Passage
>> begin

So famous is Beethoven’s Fifth Symphony that people around the world can identify it by its initial four notes.
In fact, an entire book has been written about that quartet of notes: The First Four Notes: Beethoven’s Fifth and the Human Imagination by Matthew Guerrieri.
From Guerrieri’s exceptional book:
The pitches of the opening phrase produce their own ambiguity, albeit one that, given the symphony’s familiarity is, again, well-nigh impossible to recapture. The Fifth is in C minor, a key forever associated with Beethoven in his most heaven-storming moods. But, strictly speaking, C minor is not actually established until the seventh measure of the first movement. Beethoven exploits a quirk of music theory concerning the triad, one of the basic building blocks of Western music: a stack of three notes, the first, third, and fifth notes of the major or minor scale. If you take away one of the notes of a triad, it starts to, in effect, gesture in two directions at once. So the first two pitches of the Fifth Symphony, G and E-flat, might be two-thirds of a C-minor triad, or they may be two-thirds of an E-flat major triad. The second pair of pitches, F and D, could be part of a dominant-seventh chord built on G (the most basic harmonic antecedent of a C minor), or part of one built on B-flat (the most basic harmonic antecedent of E-flat major). From a music theory standpoint, the opening passage is playing fast and loose with the symphony’s key: until the cellos and bassoons anchor the motive with a sustained middle C in the seventh bar, there’s no way to tell whether the piece is in a major or a minor key. (From pages 12, 13.)

>> end

Data rows
>> begin

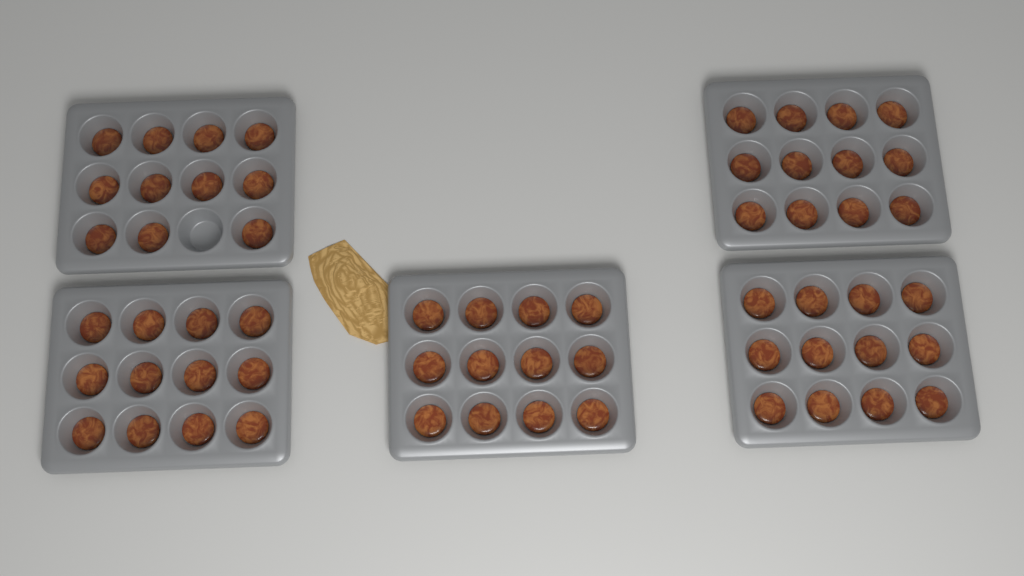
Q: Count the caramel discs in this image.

>> end
>> begin

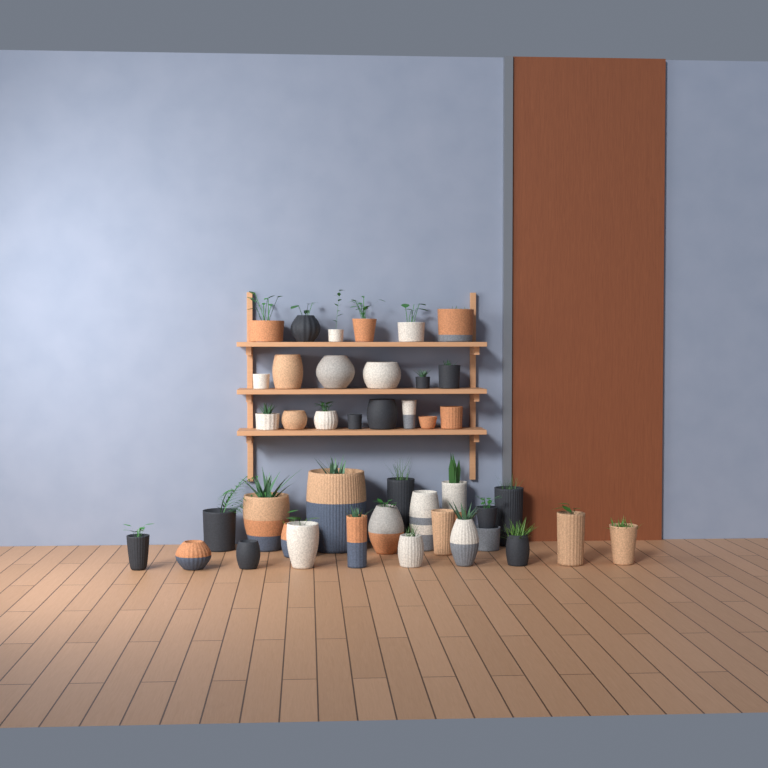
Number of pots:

>> end

Exercise aim
Decide whether each statement agrees with the passage on Beethoven's Fifth Symphony, answering yes or no and quoting the words of the passage that decide it. 1. C minor is established in the opening measure of the first movement. 2. The first two pitches of the symphony are G and E-flat. 3. The motive is anchored by the cellos and bassoons with a sustained middle C.

Result
1. No: "C minor is not actually established until the seventh measure of the first movement."
2. Yes: "the first two pitches of the Fifth Symphony, G and E-flat"
3. Yes: "until the cellos and bassoons anchor the motive with a sustained middle C in the seventh bar"